• RECORDS FOR THIS EXERCISE:

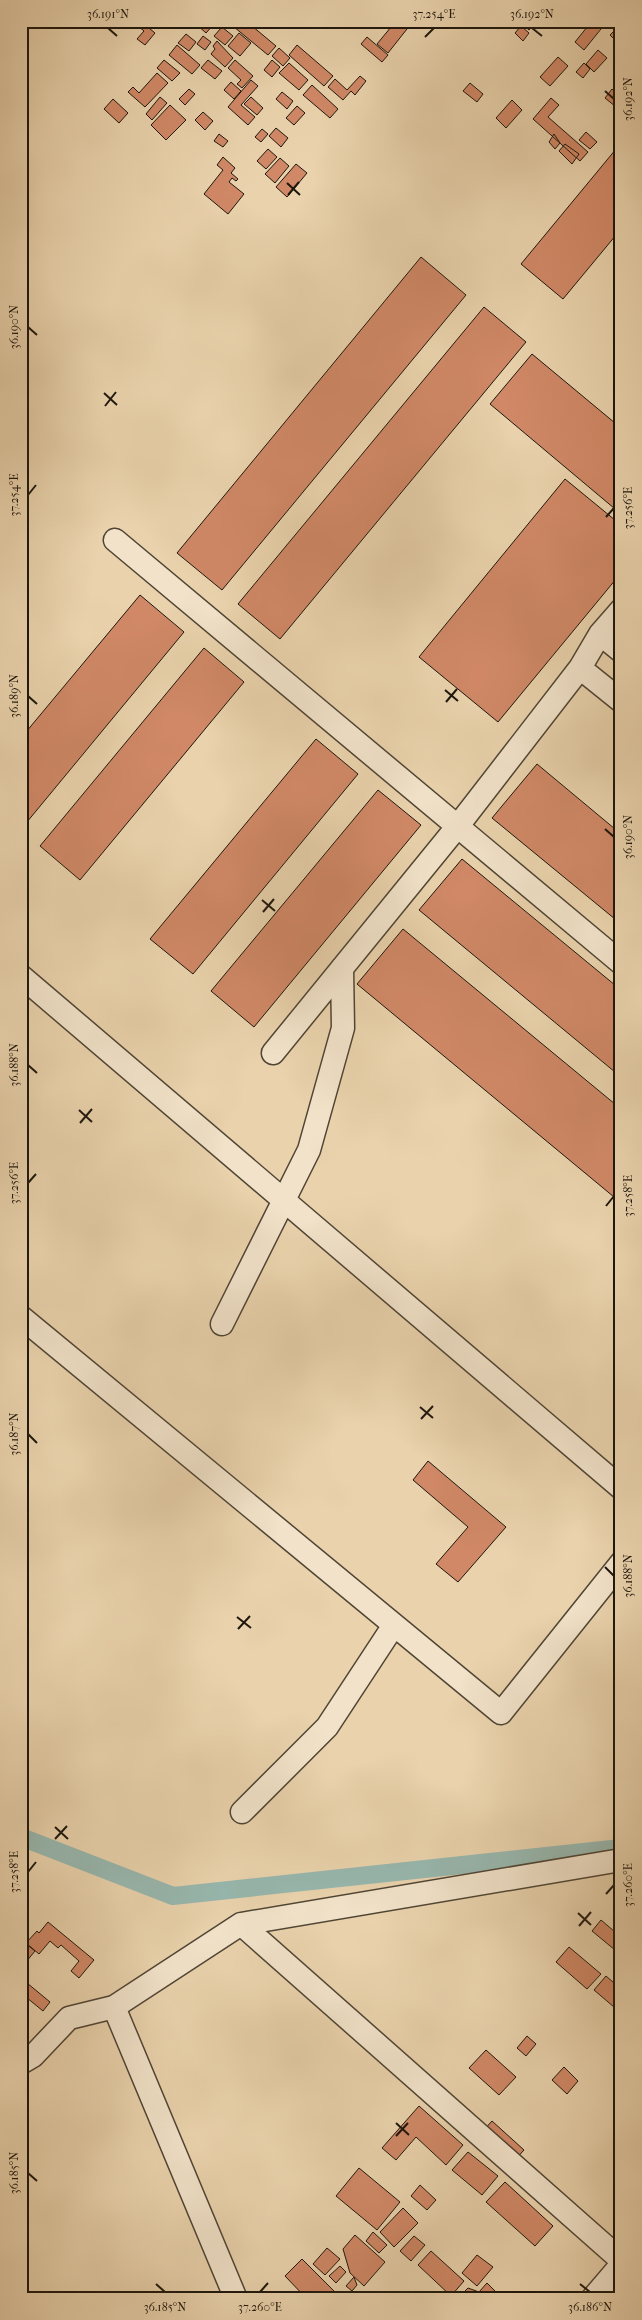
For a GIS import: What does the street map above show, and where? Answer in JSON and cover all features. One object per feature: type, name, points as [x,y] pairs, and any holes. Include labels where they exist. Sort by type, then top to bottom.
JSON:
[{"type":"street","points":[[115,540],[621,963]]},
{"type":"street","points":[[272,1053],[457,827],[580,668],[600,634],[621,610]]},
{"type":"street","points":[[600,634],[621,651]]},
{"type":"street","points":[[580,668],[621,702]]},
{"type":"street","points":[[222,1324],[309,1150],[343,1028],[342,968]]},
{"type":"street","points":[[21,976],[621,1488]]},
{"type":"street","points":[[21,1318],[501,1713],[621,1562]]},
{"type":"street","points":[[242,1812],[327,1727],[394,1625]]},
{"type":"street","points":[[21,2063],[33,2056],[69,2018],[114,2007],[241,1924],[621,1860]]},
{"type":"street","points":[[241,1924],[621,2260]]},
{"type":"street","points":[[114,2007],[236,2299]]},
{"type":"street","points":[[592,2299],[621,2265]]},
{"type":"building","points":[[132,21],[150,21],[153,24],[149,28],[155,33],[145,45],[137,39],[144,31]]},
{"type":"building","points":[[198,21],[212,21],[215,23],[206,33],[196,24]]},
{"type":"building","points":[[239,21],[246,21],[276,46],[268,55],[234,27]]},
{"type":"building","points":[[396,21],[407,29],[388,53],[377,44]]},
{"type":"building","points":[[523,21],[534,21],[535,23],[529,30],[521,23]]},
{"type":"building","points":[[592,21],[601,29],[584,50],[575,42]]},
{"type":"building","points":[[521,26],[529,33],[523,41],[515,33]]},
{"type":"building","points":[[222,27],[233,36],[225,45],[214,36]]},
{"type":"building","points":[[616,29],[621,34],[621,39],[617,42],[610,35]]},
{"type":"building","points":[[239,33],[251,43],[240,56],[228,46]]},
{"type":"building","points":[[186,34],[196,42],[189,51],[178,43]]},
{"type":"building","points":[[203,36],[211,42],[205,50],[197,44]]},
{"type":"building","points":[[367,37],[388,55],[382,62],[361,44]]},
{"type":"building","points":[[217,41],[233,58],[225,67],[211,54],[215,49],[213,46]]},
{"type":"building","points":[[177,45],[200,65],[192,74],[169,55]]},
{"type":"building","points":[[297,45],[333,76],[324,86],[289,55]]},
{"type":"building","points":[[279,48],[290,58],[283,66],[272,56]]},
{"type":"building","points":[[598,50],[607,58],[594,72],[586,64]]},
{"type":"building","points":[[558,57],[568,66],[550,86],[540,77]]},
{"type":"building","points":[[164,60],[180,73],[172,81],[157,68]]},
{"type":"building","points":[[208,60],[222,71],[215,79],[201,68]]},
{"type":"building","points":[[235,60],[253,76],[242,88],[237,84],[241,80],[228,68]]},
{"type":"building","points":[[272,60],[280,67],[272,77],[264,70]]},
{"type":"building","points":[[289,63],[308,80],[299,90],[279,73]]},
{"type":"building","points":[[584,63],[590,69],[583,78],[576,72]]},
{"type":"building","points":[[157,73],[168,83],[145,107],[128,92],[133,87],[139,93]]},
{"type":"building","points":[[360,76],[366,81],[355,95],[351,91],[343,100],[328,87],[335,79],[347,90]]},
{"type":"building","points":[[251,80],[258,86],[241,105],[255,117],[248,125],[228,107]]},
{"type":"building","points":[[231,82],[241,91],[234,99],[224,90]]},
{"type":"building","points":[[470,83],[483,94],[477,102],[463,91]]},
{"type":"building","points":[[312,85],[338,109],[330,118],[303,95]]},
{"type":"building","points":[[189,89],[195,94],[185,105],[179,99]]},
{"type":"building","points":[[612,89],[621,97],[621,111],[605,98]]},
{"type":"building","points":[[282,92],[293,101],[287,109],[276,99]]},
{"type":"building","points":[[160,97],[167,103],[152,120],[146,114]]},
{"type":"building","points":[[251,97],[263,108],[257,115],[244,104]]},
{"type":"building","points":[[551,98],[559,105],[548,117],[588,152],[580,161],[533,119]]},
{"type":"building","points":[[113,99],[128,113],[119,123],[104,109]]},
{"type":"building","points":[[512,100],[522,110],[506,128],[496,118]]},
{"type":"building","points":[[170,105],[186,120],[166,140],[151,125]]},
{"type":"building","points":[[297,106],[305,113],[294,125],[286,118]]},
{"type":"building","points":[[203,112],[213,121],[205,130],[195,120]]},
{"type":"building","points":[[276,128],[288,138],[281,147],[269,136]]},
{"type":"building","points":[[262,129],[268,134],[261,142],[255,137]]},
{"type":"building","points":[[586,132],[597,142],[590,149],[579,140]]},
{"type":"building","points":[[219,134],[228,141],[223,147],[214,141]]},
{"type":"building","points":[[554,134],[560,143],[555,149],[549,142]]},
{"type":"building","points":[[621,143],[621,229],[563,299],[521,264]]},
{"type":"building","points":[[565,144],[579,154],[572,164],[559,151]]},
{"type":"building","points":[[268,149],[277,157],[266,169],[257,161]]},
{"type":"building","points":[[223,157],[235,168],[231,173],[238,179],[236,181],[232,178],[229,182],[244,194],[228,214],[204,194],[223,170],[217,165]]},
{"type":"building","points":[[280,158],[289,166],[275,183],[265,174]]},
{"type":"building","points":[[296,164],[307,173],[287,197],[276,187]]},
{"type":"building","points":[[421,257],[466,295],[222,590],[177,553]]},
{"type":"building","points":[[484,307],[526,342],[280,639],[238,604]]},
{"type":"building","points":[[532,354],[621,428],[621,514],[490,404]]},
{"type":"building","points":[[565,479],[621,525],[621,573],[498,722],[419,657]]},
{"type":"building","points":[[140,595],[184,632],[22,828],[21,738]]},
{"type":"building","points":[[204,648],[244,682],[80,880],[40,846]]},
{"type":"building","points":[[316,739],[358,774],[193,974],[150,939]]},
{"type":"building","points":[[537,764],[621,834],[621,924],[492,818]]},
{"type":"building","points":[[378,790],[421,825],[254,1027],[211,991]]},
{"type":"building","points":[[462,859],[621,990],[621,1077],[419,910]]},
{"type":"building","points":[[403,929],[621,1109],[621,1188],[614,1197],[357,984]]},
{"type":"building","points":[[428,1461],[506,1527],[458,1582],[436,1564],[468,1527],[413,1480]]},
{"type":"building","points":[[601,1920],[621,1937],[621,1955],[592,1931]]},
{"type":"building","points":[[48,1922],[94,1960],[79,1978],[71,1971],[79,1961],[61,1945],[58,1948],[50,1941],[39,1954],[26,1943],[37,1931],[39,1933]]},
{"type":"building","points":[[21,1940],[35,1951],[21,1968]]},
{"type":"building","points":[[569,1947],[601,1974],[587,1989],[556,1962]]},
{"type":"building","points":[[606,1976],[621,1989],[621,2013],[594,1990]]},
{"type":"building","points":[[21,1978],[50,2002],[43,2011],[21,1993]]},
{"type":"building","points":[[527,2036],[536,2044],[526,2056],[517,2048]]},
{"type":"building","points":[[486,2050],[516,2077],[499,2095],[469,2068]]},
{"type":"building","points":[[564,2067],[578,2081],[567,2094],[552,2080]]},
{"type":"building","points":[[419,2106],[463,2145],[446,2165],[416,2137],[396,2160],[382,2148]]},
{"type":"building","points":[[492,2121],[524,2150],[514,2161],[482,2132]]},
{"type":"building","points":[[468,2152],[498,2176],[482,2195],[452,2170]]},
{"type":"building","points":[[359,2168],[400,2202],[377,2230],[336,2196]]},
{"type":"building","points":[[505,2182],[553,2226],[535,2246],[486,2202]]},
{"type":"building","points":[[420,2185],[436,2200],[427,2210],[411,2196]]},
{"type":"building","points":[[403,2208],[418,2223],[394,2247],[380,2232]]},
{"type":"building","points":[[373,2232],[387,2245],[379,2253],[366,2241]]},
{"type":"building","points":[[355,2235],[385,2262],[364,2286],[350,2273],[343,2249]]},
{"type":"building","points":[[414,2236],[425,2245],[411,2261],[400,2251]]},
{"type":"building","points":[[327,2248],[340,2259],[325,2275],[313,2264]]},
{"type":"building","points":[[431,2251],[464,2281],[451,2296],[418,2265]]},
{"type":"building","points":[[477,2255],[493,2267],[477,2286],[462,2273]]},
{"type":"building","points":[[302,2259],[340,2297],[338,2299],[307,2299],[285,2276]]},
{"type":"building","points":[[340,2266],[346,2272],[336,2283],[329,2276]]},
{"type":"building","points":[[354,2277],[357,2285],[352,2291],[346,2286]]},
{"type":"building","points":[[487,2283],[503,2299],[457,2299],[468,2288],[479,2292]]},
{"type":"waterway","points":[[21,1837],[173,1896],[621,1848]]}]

• WORK ITEM: Using the data above, count the lines where "JSON" appears. Reply with the number only.

• ANSWER SECTION: 2